Department of Radiology, University of Pittsburgh, Pittsburgh, PA 15213, USA.
Med Eng Phys. 2011 Oct;33(8):1017-26. doi: 10.1016/j.medengphy.2011.04.006. Epub 2011 May 8.
Endotracheal intubation is a complex medical procedure in which a ventilating tube is inserted into the human trachea. Improper positioning carries potentially fatal consequences and therefore confirmation of correct positioning is mandatory.
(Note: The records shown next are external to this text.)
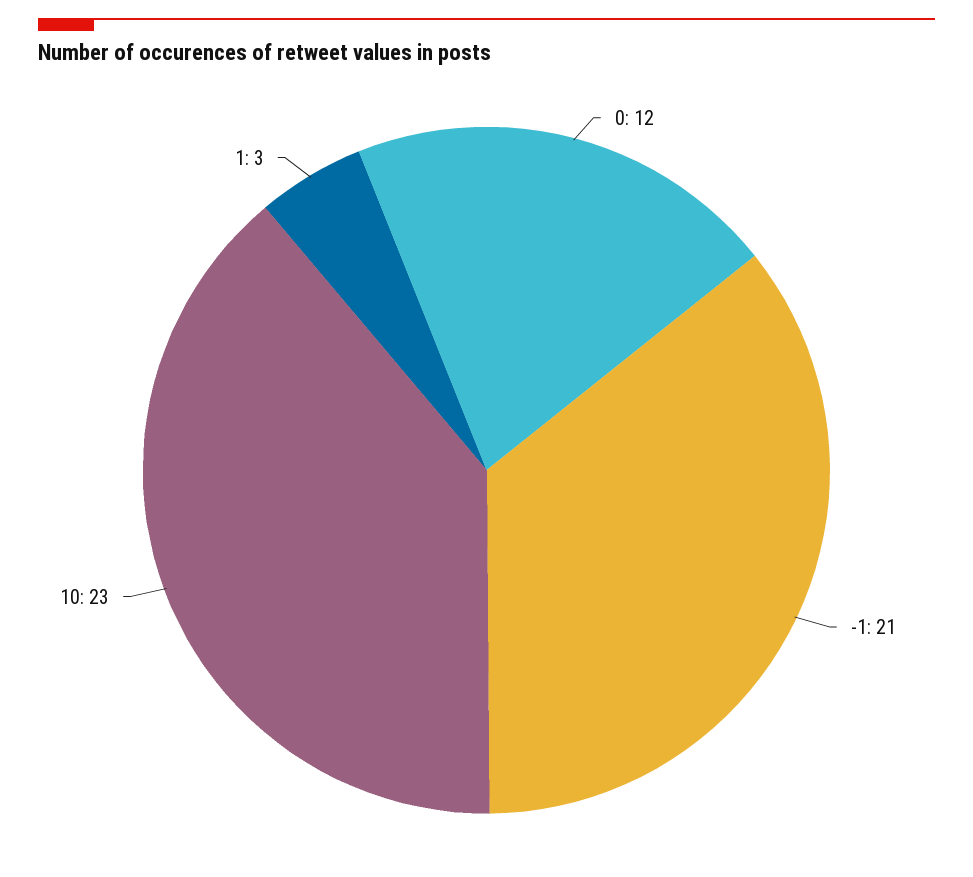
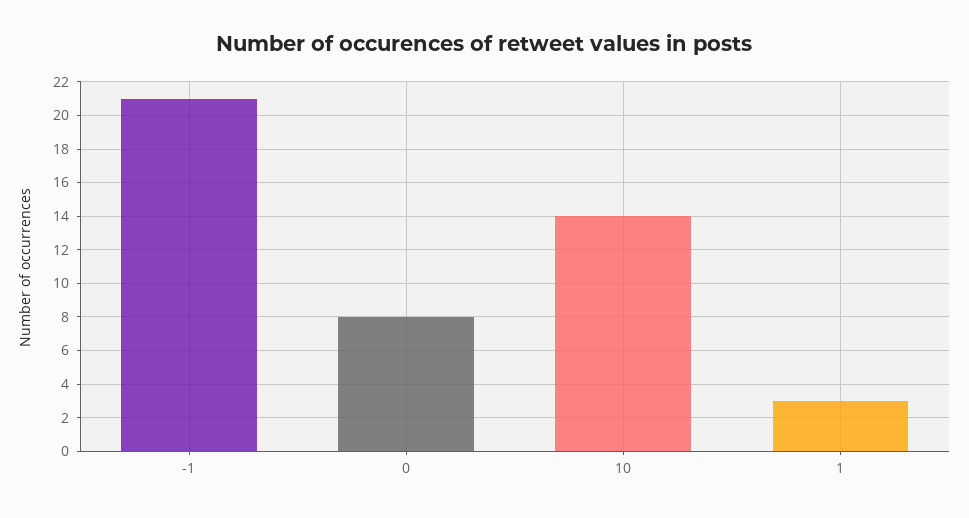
  {
-   "0": 12,
+   "0": 8,
    "-1": 21,
-   "10": 23,
+   "10": 14,
    "1": 3
  }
This paper introduces a novel system for endotracheal tube position confirmation. The proposed system comprises a miniature complementary metal oxide silicon sensor (CMOS) attached to the tip of a semi rigid stylet and connected to a digital signal processor (DSP) with an integrated video acquisition component. Video signals are acquired and processed by a confirmation algorithm implemented on the processor. The confirmation approach is based on video image classification, i.e., identifying desired expected anatomical structures (upper trachea and main bifurcation of the trachea) and undesired structures (esophagus). The desired and undesired images are indicators of correct or incorrect endotracheal tube positioning. The proposed methodology is comprised of a continuous and probabilistic image representation scheme using Gaussian mixture models (GMMs), estimated using a greedy algorithm. A multi-dimensional feature space, which consists of several textural-based features, is utilized to represent the images. The performance of the proposed algorithm was evaluated using two datasets: a dataset of 1600 images extracted from 10 videos recorded during intubations on dead cows, and a dataset of 358 images extracted from 8 videos recorded during intubations performed on human subjects. Each one of the video images was classified by a medical expert into one of three categories: upper tracheal intubation, correct (carina) intubation and esophageal intubation. The results, obtained using a leave-one-case-out method, show that the system correctly classified 1530 out of 1600 (95.6%) of the cow intubations images, and 351 out of the 358 human images (98.0%). Misclassification of an image of the esophagus as carina or upper-trachea, which is potentially fatal, was extremely rare (only one case when in the animal dataset and no cases when in the human intubation dataset). The classification results of the cow intubations dataset compare favorably with a state-of-the-art classification method tested on the same dataset.
经口气管插管是一种复杂的医疗程序,其中将通气管插入人体气管。不当的定位可能会带来致命的后果,因此必须确认正确的定位。本文介绍了一种新的经气管插管位置确认系统。该系统包括一个微型互补金属氧化物硅传感器(CMOS),附着在半刚性引导丝的尖端,连接到一个带有集成视频采集组件的数字信号处理器(DSP)。视频信号由处理器上实现的确认算法采集和处理。确认方法基于视频图像分类,即识别所需的预期解剖结构(上气管和气管的主要分支)和不期望的结构(食管)。期望和不期望的图像是正确或不正确的经气管插管定位的指示。所提出的方法包括使用高斯混合模型(GMM)的连续和概率图像表示方案,该方案使用贪婪算法进行估计。多维特征空间由几个基于纹理的特征组成,用于表示图像。使用从在死牛上进行的插管记录的 10 个视频中提取的 1600 个图像数据集和从在人体上进行的插管记录的 8 个视频中提取的 358 个图像数据集评估了所提出算法的性能。每个视频图像都由医学专家分类为三个类别之一:上气管插管、正确(隆突)插管和食管插管。使用离开一个病例的方法获得的结果表明,该系统正确分类了 1600 个牛插管图像中的 1530 个(95.6%),以及 358 个人类图像中的 351 个(98.0%)。将食管图像错误分类为隆突或上气管,这是潜在致命的,非常罕见(在动物数据集中有一个案例,在人类插管数据集没有案例)。牛插管数据集的分类结果与在同一数据集上测试的最先进的分类方法相比表现良好。